Dr Thompson said that sometimes the doctors whom he represents would find themselves operating on patients at other hospitals in the western region, only for them to find out that complications may arise and the medical personnel, who would have returned to their base in Montego Bay, would have to drive all the way back to that institution, through state of emergency and ZOZO checkpoints, which often proves frustrating.

“Adjusting to these kinds of crisis for senior doctors ... it is easy, but for a young intern trained at UHWI [University Hospital of the West Indies] and KPH who sees everything together is one place, when they come to Cornwall they are not expecting this kind of displacement and confusion that exists. And the time that has elapsed from this problem occurred, I really think that a good solution could have been obtained so far. A swift decision needed to have been made.”

The junior doctors are more concerned about the to and fro, while the consultants, who also have to be up and down, are a little more adjustable.

“At the end of the day, I don't recall any of the senior doctors there complaining about doing these things. They say they wish it didn't have to happen, but if that is what it takes to do the work, they do it. We don't complain,” Dr Lawson said. “We have all been through it as junior doctors ourselves.”

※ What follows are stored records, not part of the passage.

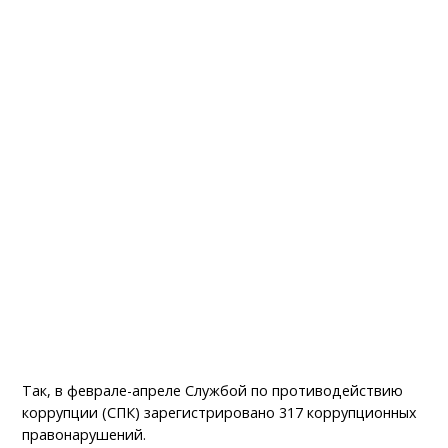
Так, в феврале-апреле Службой по противодействию
коррупции (СПК) зарегистрировано 317 коррупционных
правонарушений.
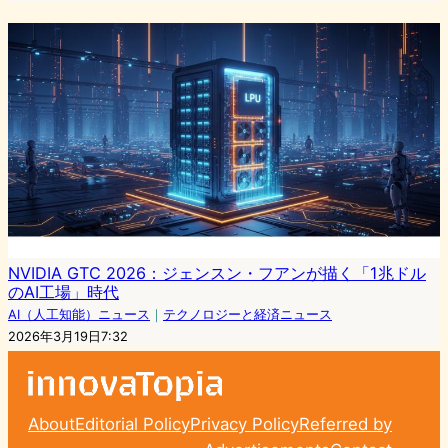
NVIDIA GTC 2026：ジェンスン・フアンが描く「1兆ドル
のAI工場」時代
AI（人工知能）ニュース
｜
テクノロジーと経済ニュース
2026年3月19日7:32
About
Editorial Policy
Privacy Policy
Referred by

For Dr Thompson, the situation at Cornwall Regional Hospital not only requires action, and more communication but some pertinent questions need to be asked about all that has gone on.

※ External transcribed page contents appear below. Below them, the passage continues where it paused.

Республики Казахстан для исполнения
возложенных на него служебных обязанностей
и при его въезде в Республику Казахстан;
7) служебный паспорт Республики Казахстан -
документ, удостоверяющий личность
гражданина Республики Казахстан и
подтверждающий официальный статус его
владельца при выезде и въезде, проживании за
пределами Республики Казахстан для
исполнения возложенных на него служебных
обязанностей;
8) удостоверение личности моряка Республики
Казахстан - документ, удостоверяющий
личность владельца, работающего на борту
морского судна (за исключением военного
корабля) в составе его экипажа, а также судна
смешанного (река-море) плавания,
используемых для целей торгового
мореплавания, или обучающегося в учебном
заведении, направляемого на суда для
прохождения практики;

“We are going to need checks and balances at some point. How much money has been spent since this crisis has started? The Ministry of Health will have to account for that. Could this money have been used to construct a new building? That will have to be looked at because I am aware that there has been a lot of money spent. We don't need a Cornwall Hospital probe. We just need the ministry to come clean, let the public know how much money has been spent so far on all of the outsourcing and the construction that has taken place, and look at it and see if they could have just used the money or a part of it to construct a new hospital. We need an update because it is just unreasonable what is happening to patients there, and the staff.

“We haven't got any further complaints about any toxic fumes, thankfully, so that problem has been seemingly rectified. That is one good thing. But a lot of time has elapsed and something should have been implemented. So staff frustration is still very high down there, and we need to know what is happening,” the JMDA president stated.

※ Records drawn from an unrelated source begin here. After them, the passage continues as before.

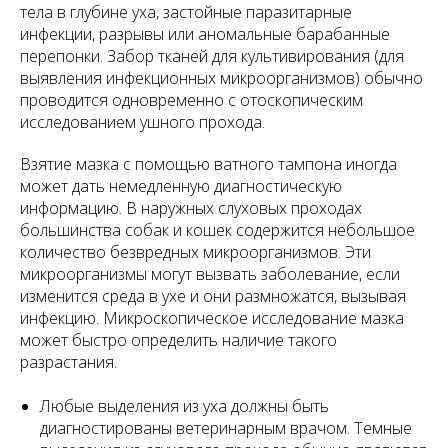
тела в глубине уха, застойные паразитарные
инфекции, разрывы или аномальные барабанные
перепонки. Забор тканей для культивирования (для
выявления инфекционных микроорганизмов) обычно
проводится одновременно с отоскопическим
исследованием ушного прохода.
Взятие мазка с помощью ватного тампона иногда
может дать немедленную диагностическую
информацию. В наружных слуховых проходах
большинства собак и кошек содержится небольшое
количество безвредных микроорганизмов. Эти
микроорганизмы могут вызвать заболевание, если
изменится среда в ухе и они размножатся, вызывая
инфекцию. Микроскопическое исследование мазка
может быстро определить наличие такого
разрастания.
Любые выделения из уха должны быть
диагностированы ветеринарным врачом. Темные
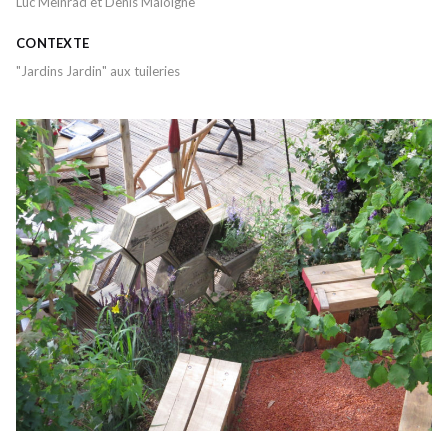
Luc Meinrad et Denis Maloigne
CONTEXTE
"Jardins Jardin" aux tuileries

The initial rehabilitation budget for the institution was set at $3.5 billion, with work expected to be completed by year end.

Last May, Professor McDonald was quoted by State media agency, Jamaica Information Service as reminding the public that the hospital was still open for business, though some services had been reduced due to the rehabilitation work.

“The tower (main building) is closed, but services continue around that tower. A number of buildings were converted into clinical space and a number of temporary structures have been constructed over the past year or so,” Professor McDonald was quoted as saying.

“A lot of planning has been going on, led by the Ministry of Health and various consultants who have just about completed their work. An architect was appointed and is now on board, and is leading the charge. Work on the roof of the tower has commenced. That is where the bulk of the problem is because that is the main reason the water got in the building, which is why we got the mould.

“This is not a rush job; we had to contract the appropriate personnel. We are asking that persons, particularly in western Jamaica, be patient with us, as in the coming months they will see a lot more work taking place, and soon Cornwall Regional will be fully restored and better than it was before,” Professor McDonald was quoted by the agency as saying.

The other members of the oversight committee of the multidisciplinary institution are president of the St James Lay Magistrates' Association Claudette Bryan; architect Errol Alberga; veteran chemist, Professor Ishenkumba Kahwa; and civil engineer Earl Richards.